Magical thinking describes subjective speculation about how markets will act. It is difficult to know for sure how significant a role intuition about the likelihood that investments will do well or poorly plays in peoples? decisions to invest. We are trying to assess innermost thoughts about money and self worth which most people feel they do not have to explain or justify to anyone. However, we can label these patterns of thought as magical thinking. Most investors have occasional feelings or intuitions that certain trading actions will bring them luck even if they know logically the actions can have no effect on their fortunes. Playing a hunch just because it feels right seldom makes traders rich. Yet proof that it’s human nature to indulge in magical thinking abounds:

  1. It has been shown that people will place larger bets on a coin that has not yet been tossed than on a coin that has already been tossed, but the outcome of the toss has yet to be revealed.

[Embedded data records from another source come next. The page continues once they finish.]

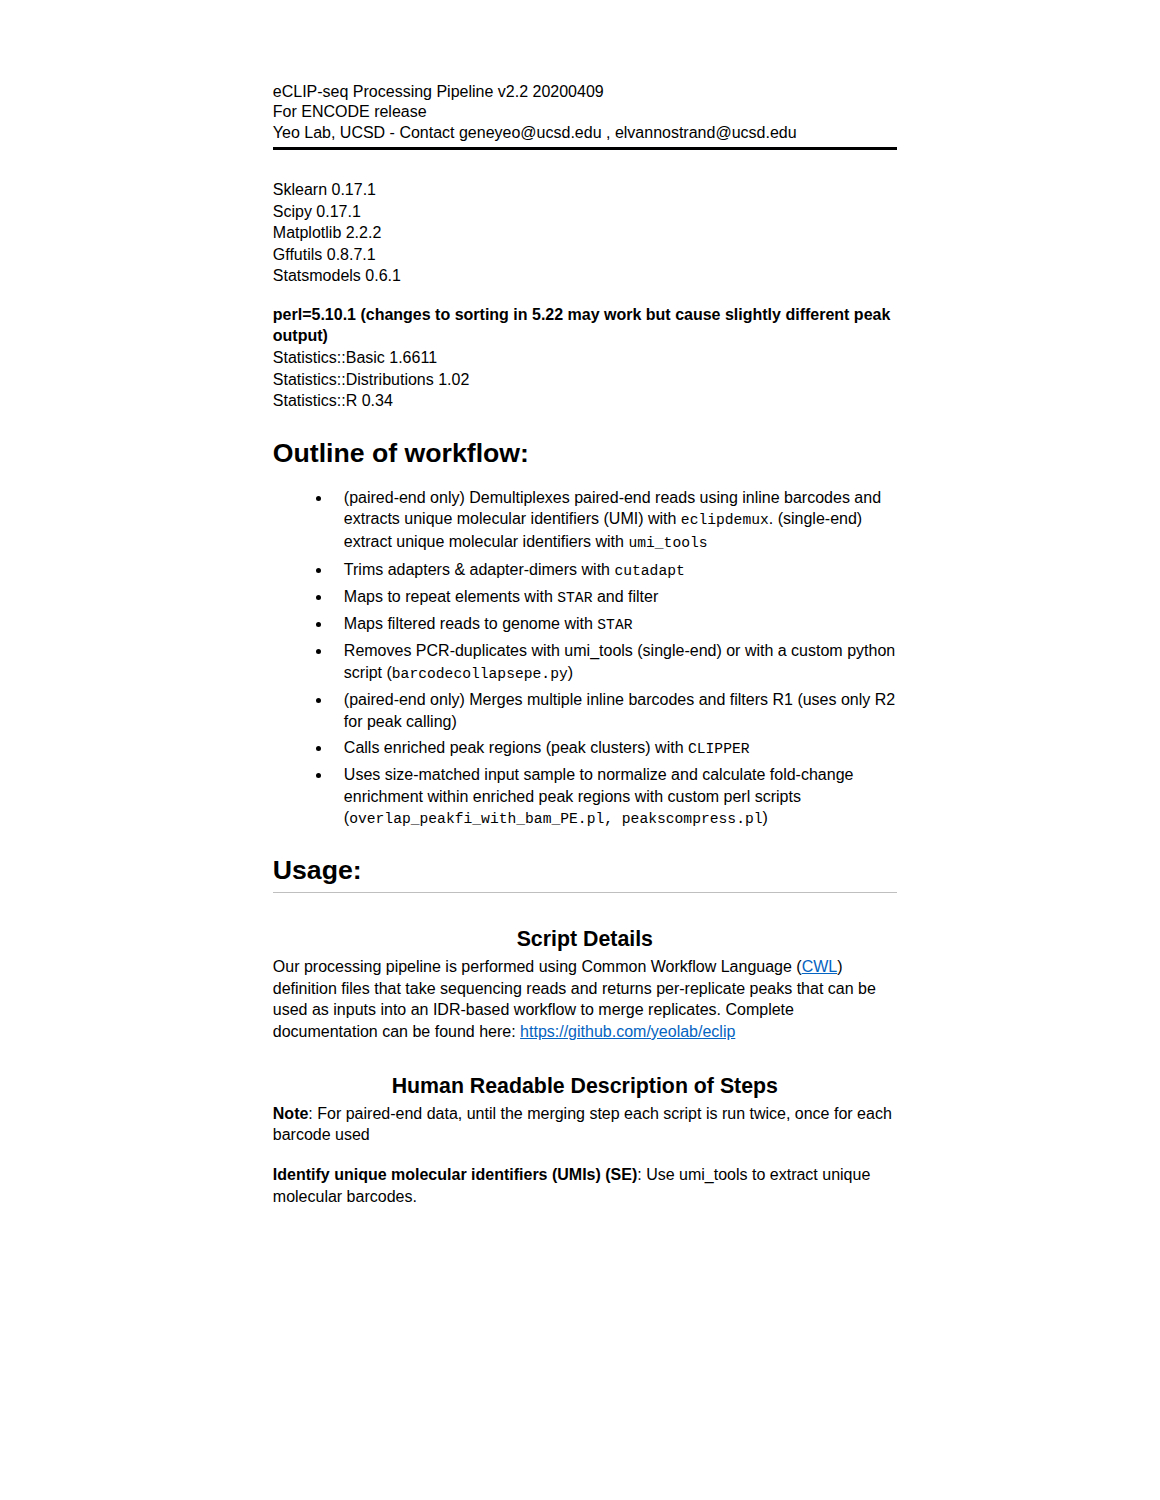eCLIP-seq Processing Pipeline v2.2 20200409
For ENCODE release
Yeo Lab, UCSD - Contact geneyeo@ucsd.edu , elvannostrand@ucsd.edu
Sklearn 0.17.1
Scipy 0.17.1
Matplotlib 2.2.2
Gffutils 0.8.7.1
Statsmodels 0.6.1
perl=5.10.1 (changes to sorting in 5.22 may work but cause slightly different peak output)
Statistics::Basic 1.6611
Statistics::Distributions 1.02
Statistics::R 0.34
Outline of workflow:
(paired-end only) Demultiplexes paired-end reads using inline barcodes and extracts unique molecular identifiers (UMI) with eclipdemux. (single-end) extract unique molecular identifiers with umi_tools
Trims adapters & adapter-dimers with cutadapt
Maps to repeat elements with STAR and filter
Maps filtered reads to genome with STAR
Removes PCR-duplicates with umi_tools (single-end) or with a custom python script (barcodecollapsepe.py)
(paired-end only) Merges multiple inline barcodes and filters R1 (uses only R2 for peak calling)
Calls enriched peak regions (peak clusters) with CLIPPER
Uses size-matched input sample to normalize and calculate fold-change enrichment within enriched peak regions with custom perl scripts
(overlap_peakfi_with_bam_PE.pl, peakscompress.pl)
Usage:
Script Details
Our processing pipeline is performed using Common Workflow Language (CWL) definition files that take sequencing reads and returns per-replicate peaks that can be used as inputs into an IDR-based workflow to merge replicates. Complete documentation can be found here: https://github.com/yeolab/eclip
Human Readable Description of Steps
Note: For paired-end data, until the merging step each script is run twice, once for each barcode used
Identify unique molecular identifiers (UMIs) (SE): Use umi_tools to extract unique molecular barcodes.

  2. If asked how much money they would demand to part with a lottery ticket they already hold, most ticket holders give a figure over four times greater than if they themselves chose the lottery number on the ticket. Apparently, at some magical level people think that they can influence a coin that has not yet been tossed and influence the likelihood of winning the lottery by choosing the number.
  3. People are capable of thinking, at least on some intuitive level, If I buy a stock, then it will go up afterwards or If I buy a stock, then others will probably want to buy the stock, too, because they are like me or I have a hot hand lately; my luck is with me. Such magical thinking is likely, in a subtle way, to contribute to the overconfidence that may help the propagation of speculative bubbles.